Ca²⁺ plays a critical role in several processes involved in skeletal and cardiac muscle contraction. One key step in cardiac excitation-contraction (E-C) coupling is the activation of the cardiac ryanodine receptor (RYR2) by cytosolic Ca²⁺ elevations. Although this process is not critical for skeletal E-C coupling, the activation and inhibition of the skeletal ryanodine receptor (RYR1) seem to be important for overall muscle function.

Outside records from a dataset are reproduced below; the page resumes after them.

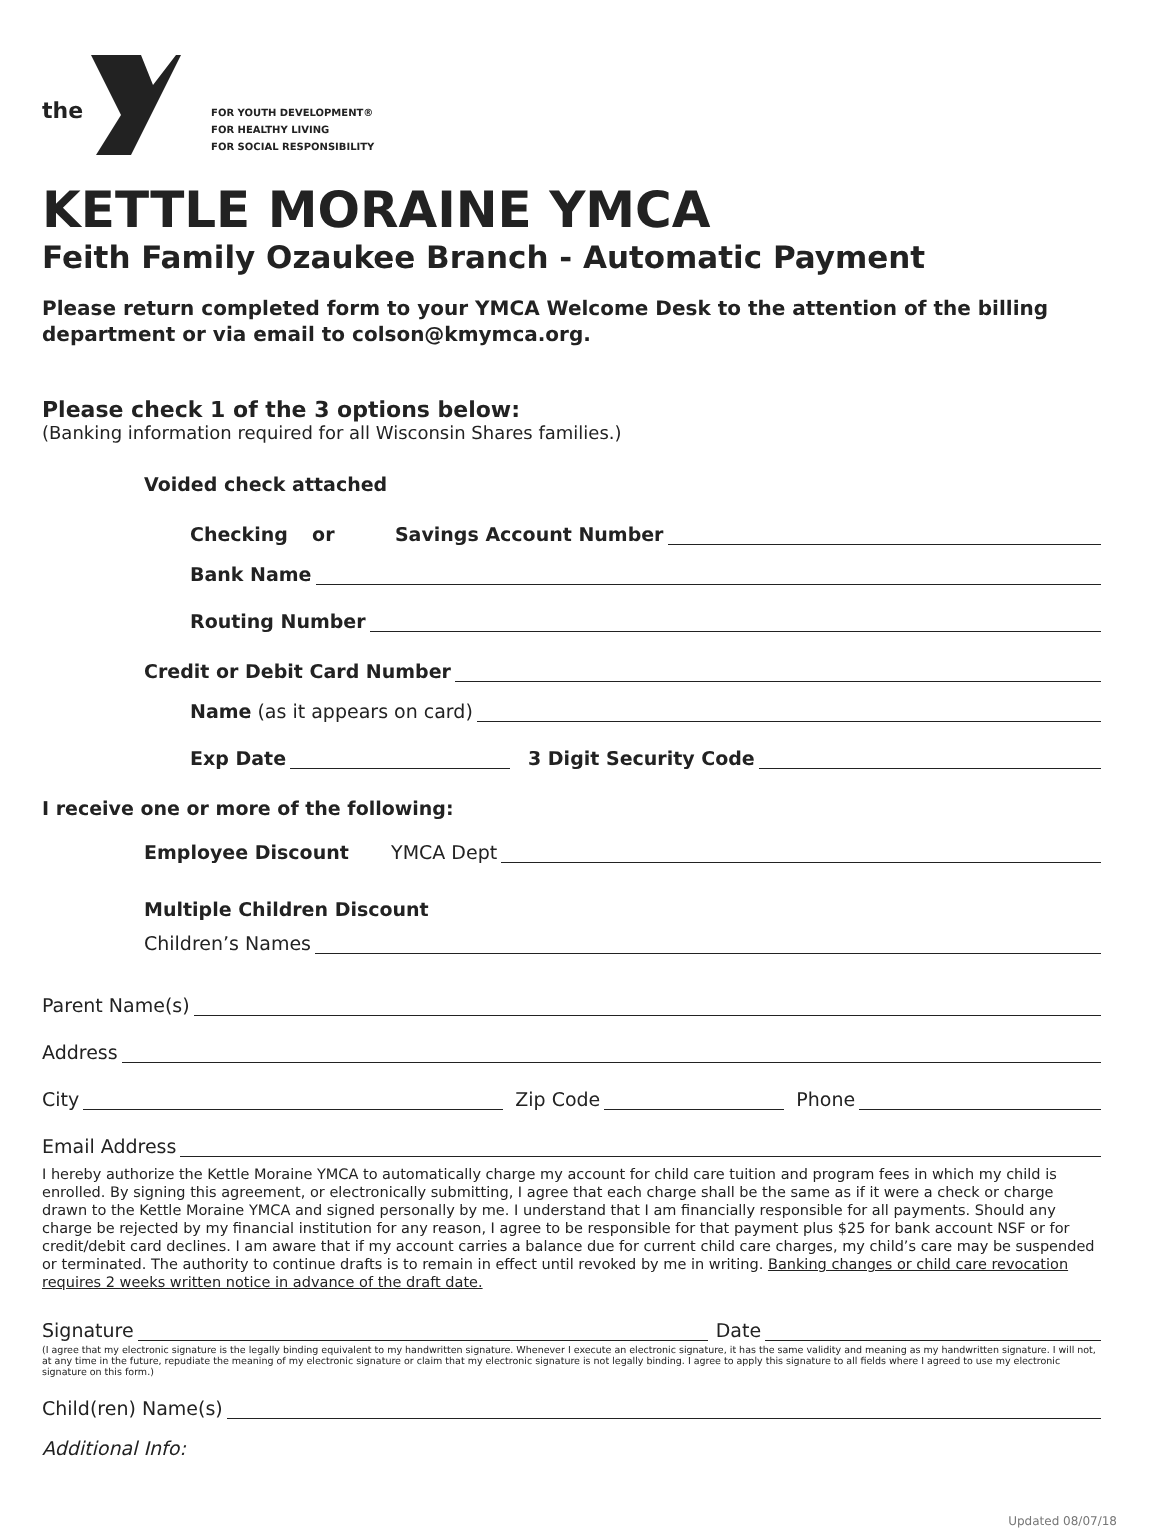the
FOR YOUTH DEVELOPMENT®
FOR HEALTHY LIVING
FOR SOCIAL RESPONSIBILITY
KETTLE MORAINE YMCA
Feith Family Ozaukee Branch - Automatic Payment
Please return completed form to your YMCA Welcome Desk to the attention of the billing department or via email to colson@kmymca.org.
Please check 1 of the 3 options below:
(Banking information required for all Wisconsin Shares families.)
Voided check attached
Checking or Savings Account Number
Bank Name
Routing Number
Credit or Debit Card Number
Name (as it appears on card)
Exp Date 3 Digit Security Code
I receive one or more of the following:
Employee Discount YMCA Dept
Multiple Children Discount
Children’s Names
Parent Name(s)
Address
City Zip Code Phone
Email Address
I hereby authorize the Kettle Moraine YMCA to automatically charge my account for child care tuition and program fees in which my child is enrolled. By signing this agreement, or electronically submitting, I agree that each charge shall be the same as if it were a check or charge drawn to the Kettle Moraine YMCA and signed personally by me. I understand that I am financially responsible for all payments. Should any charge be rejected by my financial institution for any reason, I agree to be responsible for that payment plus $25 for bank account NSF or for credit/debit card declines. I am aware that if my account carries a balance due for current child care charges, my child’s care may be suspended or terminated. The authority to continue drafts is to remain in effect until revoked by me in writing. Banking changes or child care revocation requires 2 weeks written notice in advance of the draft date.
Signature Date
(I agree that my electronic signature is the legally binding equivalent to my handwritten signature. Whenever I execute an electronic signature, it has the same validity and meaning as my handwritten signature. I will not, at any time in the future, repudiate the meaning of my electronic signature or claim that my electronic signature is not legally binding. I agree to apply this signature to all fields where I agreed to use my electronic signature on this form.)
Child(ren) Name(s)
Additional Info:
Updated 08/07/18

The RYR1 and RYR2 channels fall within the large category of Ca²⁺ -binding proteins that harbour highly selective Ca²⁺ -binding sites to receive and translate the various Ca²⁺ signals into specific functional responses. However, little is known about the precise localization of these sites within the cytosolic assembly of both RYR isoforms, although several experimental lines of evidence have highlighted their EF-hand nature. EF-hand proteins share a common helix-loop-helix structural motif with highly conserved residues involved in Ca²⁺ coordination. The first step in predicting EF-hand positive regions is to compare the primary protein structure with the EF-hand motif by employing available bioinformatics tools. Although this simple method narrows down search regions, it does not provide solid evidence regarding which regions bind Ca²⁺ in both RYR isoforms. In this review, we seek to highlight the key findings and experimental approaches that should strengthen our future efforts to identify the cytosolic Ca²⁺ -binding sites responsible for activation and inhibition in the RYR1 channel, as much less work has been conducted on the RYR2 channel.